Nei giorni dopo Brexit vedremo grande prudenza da parte di tutti. Si farà notare la natura consultiva del referendum e il fatto che il Parlamento approverà l’uscita solo in ottobre. Da quel momento, per due anni, tutto resterà esattamente come è oggi. Si cercherà di minimizzare e si sottolineerà che la borsa inglese, quest’anno, è la migliore borsa europea. Si metterà in luce che l’Europa sta crescendo da inizio anno all’ottima velocità annualizzata del 2.3 per cento, che la Cina sta rispettando con assoluta precisione il suo obiettivo del 6.9 e che in America l’economia ha ripreso a viaggiare alla sua velocità di crociera del 2 per cento.
Le banche centrali, in caso di Brexit, lavoreranno a pieno ritmo per tenere tranquillo il dollaro, su cui già la Fed ha appena gettato abbondante acqua gelata archiviando definitivamente il suo piano ambizioso di rialzo dei tassi, una decisione di grande portata. La Bce, acquistando corporate, continuerà a spingere i mercati verso i debitori più fragili, le borse e i Treasuries. La Banca del Giappone, rinunciando ad agire ora, contribuirà a calmare il dollaro e a preparare il terreno per misure particolarmente aggressive il mese prossimo. Con un euro stabile e un dollaro calmo emergenti e materie prime non subiranno contraccolpi di rilievo. L’imminenza delle presidenziali indurrà la Fed a non fare nulla che possa indebolire economia e borse fino a novembre.
Sul piano politico Germania e Francia ribadiranno la loro fiducia nel progetto europeo. Non hanno alternative.
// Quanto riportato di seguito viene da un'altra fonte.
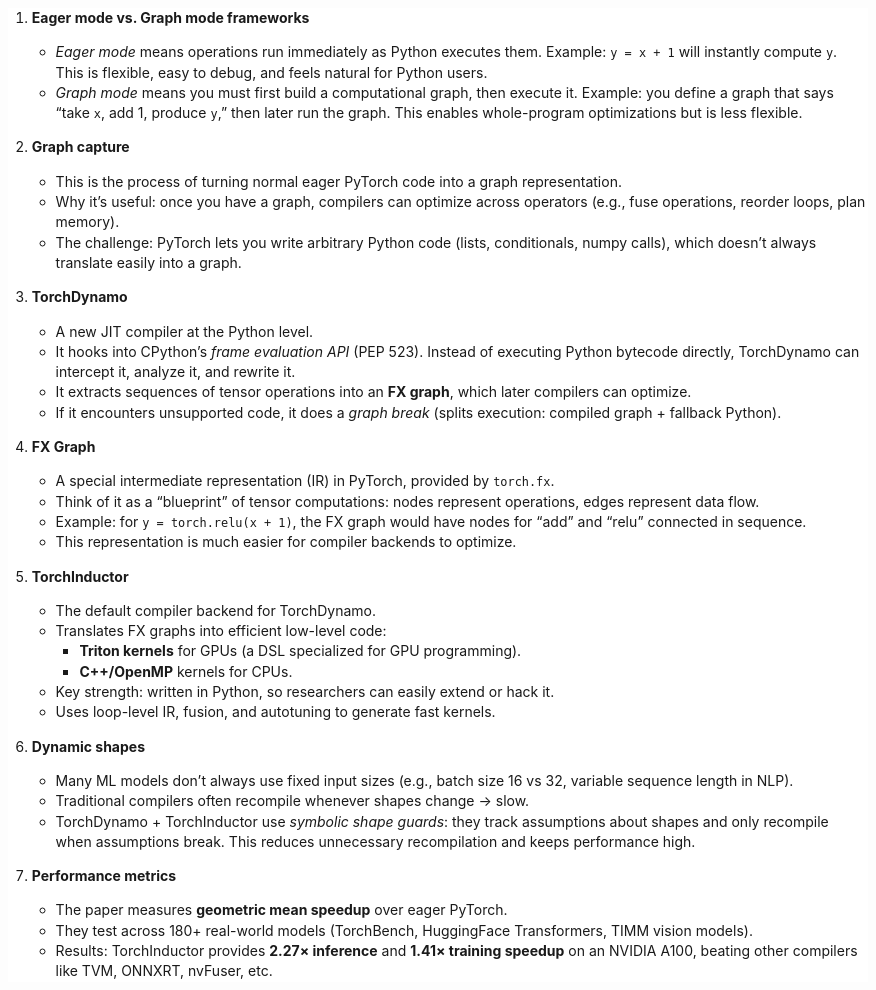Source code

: 1. **Eager mode vs. Graph mode frameworks**  
   - *Eager mode* means operations run immediately as Python executes them. Example: `y = x + 1` will instantly compute `y`. This is flexible, easy to debug, and feels natural for Python users.  
   - *Graph mode* means you must first build a computational graph, then execute it. Example: you define a graph that says “take `x`, add 1, produce `y`,” then later run the graph. This enables whole-program optimizations but is less flexible.  

2. **Graph capture**  
   - This is the process of turning normal eager PyTorch code into a graph representation.  
   - Why it’s useful: once you have a graph, compilers can optimize across operators (e.g., fuse operations, reorder loops, plan memory).  
   - The challenge: PyTorch lets you write arbitrary Python code (lists, conditionals, numpy calls), which doesn’t always translate easily into a graph.  

3. **TorchDynamo**  
   - A new JIT compiler at the Python level.  
   - It hooks into CPython’s *frame evaluation API* (PEP 523). Instead of executing Python bytecode directly, TorchDynamo can intercept it, analyze it, and rewrite it.  
   - It extracts sequences of tensor operations into an **FX graph**, which later compilers can optimize.  
   - If it encounters unsupported code, it does a *graph break* (splits execution: compiled graph + fallback Python).  

4. **FX Graph**  
   - A special intermediate representation (IR) in PyTorch, provided by `torch.fx`.  
   - Think of it as a “blueprint” of tensor computations: nodes represent operations, edges represent data flow.  
   - Example: for `y = torch.relu(x + 1)`, the FX graph would have nodes for “add” and “relu” connected in sequence.  
   - This representation is much easier for compiler backends to optimize.  

5. **TorchInductor**  
   - The default compiler backend for TorchDynamo.  
   - Translates FX graphs into efficient low-level code:  
     - **Triton kernels** for GPUs (a DSL specialized for GPU programming).  
     - **C++/OpenMP** kernels for CPUs.  
   - Key strength: written in Python, so researchers can easily extend or hack it.  
   - Uses loop-level IR, fusion, and autotuning to generate fast kernels.  

6. **Dynamic shapes**  
   - Many ML models don’t always use fixed input sizes (e.g., batch size 16 vs 32, variable sequence length in NLP).  
   - Traditional compilers often recompile whenever shapes change → slow.  
   - TorchDynamo + TorchInductor use *symbolic shape guards*: they track assumptions about shapes and only recompile when assumptions break. This reduces unnecessary recompilation and keeps performance high.  

7. **Performance metrics**  
   - The paper measures **geometric mean speedup** over eager PyTorch.  
   - They test across 180+ real-world models (TorchBench, HuggingFace Transformers, TIMM vision models).  
   - Results: TorchInductor provides **2.27× inference** and **1.41× training speedup** on an NVIDIA A100, beating other compilers like TVM, ONNXRT, nvFuser, etc.  
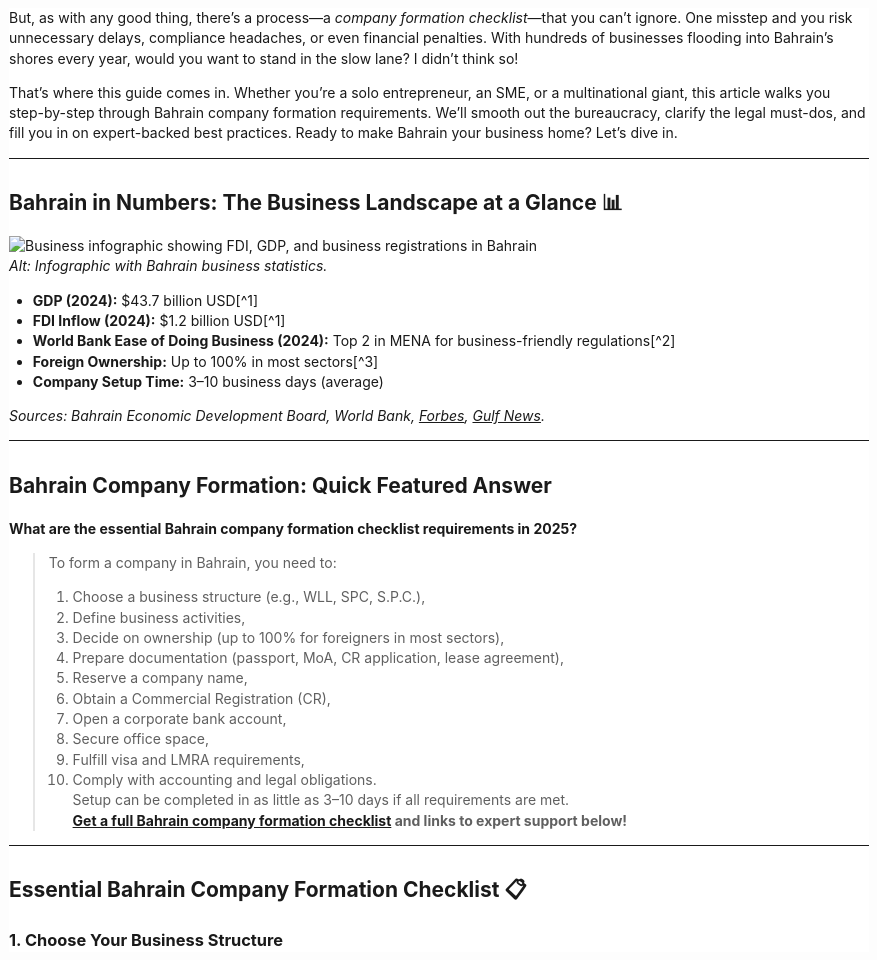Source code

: But, as with any good thing, there’s a process—a *company formation checklist*—that you can’t ignore. One misstep and you risk unnecessary delays, compliance headaches, or even financial penalties. With hundreds of businesses flooding into Bahrain’s shores every year, would you want to stand in the slow lane? I didn’t think so!

That’s where this guide comes in. Whether you’re a solo entrepreneur, an SME, or a multinational giant, this article walks you step-by-step through Bahrain company formation requirements. We’ll smooth out the bureaucracy, clarify the legal must-dos, and fill you in on expert-backed best practices. Ready to make Bahrain your business home? Let’s dive in.

---

## Bahrain in Numbers: The Business Landscape at a Glance 📊

![Business infographic showing FDI, GDP, and business registrations in Bahrain](https://images.unsplash.com/photo-1464983953574-0892a716854b?auto=format&fit=crop&w=1000&q=80)  
*Alt: Infographic with Bahrain business statistics.*

- **GDP (2024):** $43.7 billion USD[^1]
- **FDI Inflow (2024):** $1.2 billion USD[^1]
- **World Bank Ease of Doing Business (2024):** Top 2 in MENA for business-friendly regulations[^2]
- **Foreign Ownership:** Up to 100% in most sectors[^3]
- **Company Setup Time:** 3–10 business days (average)

*Sources: Bahrain Economic Development Board, World Bank, [Forbes](https://www.forbes.com/business/), [Gulf News](https://www.gulfnews.com/uae/bahrain).*

---

## Bahrain Company Formation: Quick Featured Answer

**What are the essential Bahrain company formation checklist requirements in 2025?**  
> To form a company in Bahrain, you need to:  
> 1) Choose a business structure (e.g., WLL, SPC, S.P.C.),  
> 2) Define business activities,  
> 3) Decide on ownership (up to 100% for foreigners in most sectors),  
> 4) Prepare documentation (passport, MoA, CR application, lease agreement),  
> 5) Reserve a company name,  
> 6) Obtain a Commercial Registration (CR),  
> 7) Open a corporate bank account,  
> 8) Secure office space,  
> 9) Fulfill visa and LMRA requirements,  
> 10) Comply with accounting and legal obligations.  
> Setup can be completed in as little as 3–10 days if all requirements are met.  
**[Get a full Bahrain company formation checklist](#essential-bahrain-company-formation-checklist-) and links to expert support below!** 

---

## Essential Bahrain Company Formation Checklist 📋

### 1. Choose Your Business Structure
L’influente eurodeputato verde Cohn Bendit ha appena pubblicato un libro per sollecitare una union sacrée tra gollisti e socialisti e un governo di grande coalizione che contenga l’antieuropeismo del Front National. I tempi sono maturi. Domato sul nascere l’incendio sarà però importante non fare passare troppo tempo prima di impostare una seria riflessione sull’Europa, altrimenti la tenuta dei mercati sarà prima o poi di nuovo a rischio. Tutto questo in caso di Brexit. In caso di Brexin, buon rialzo a tutti.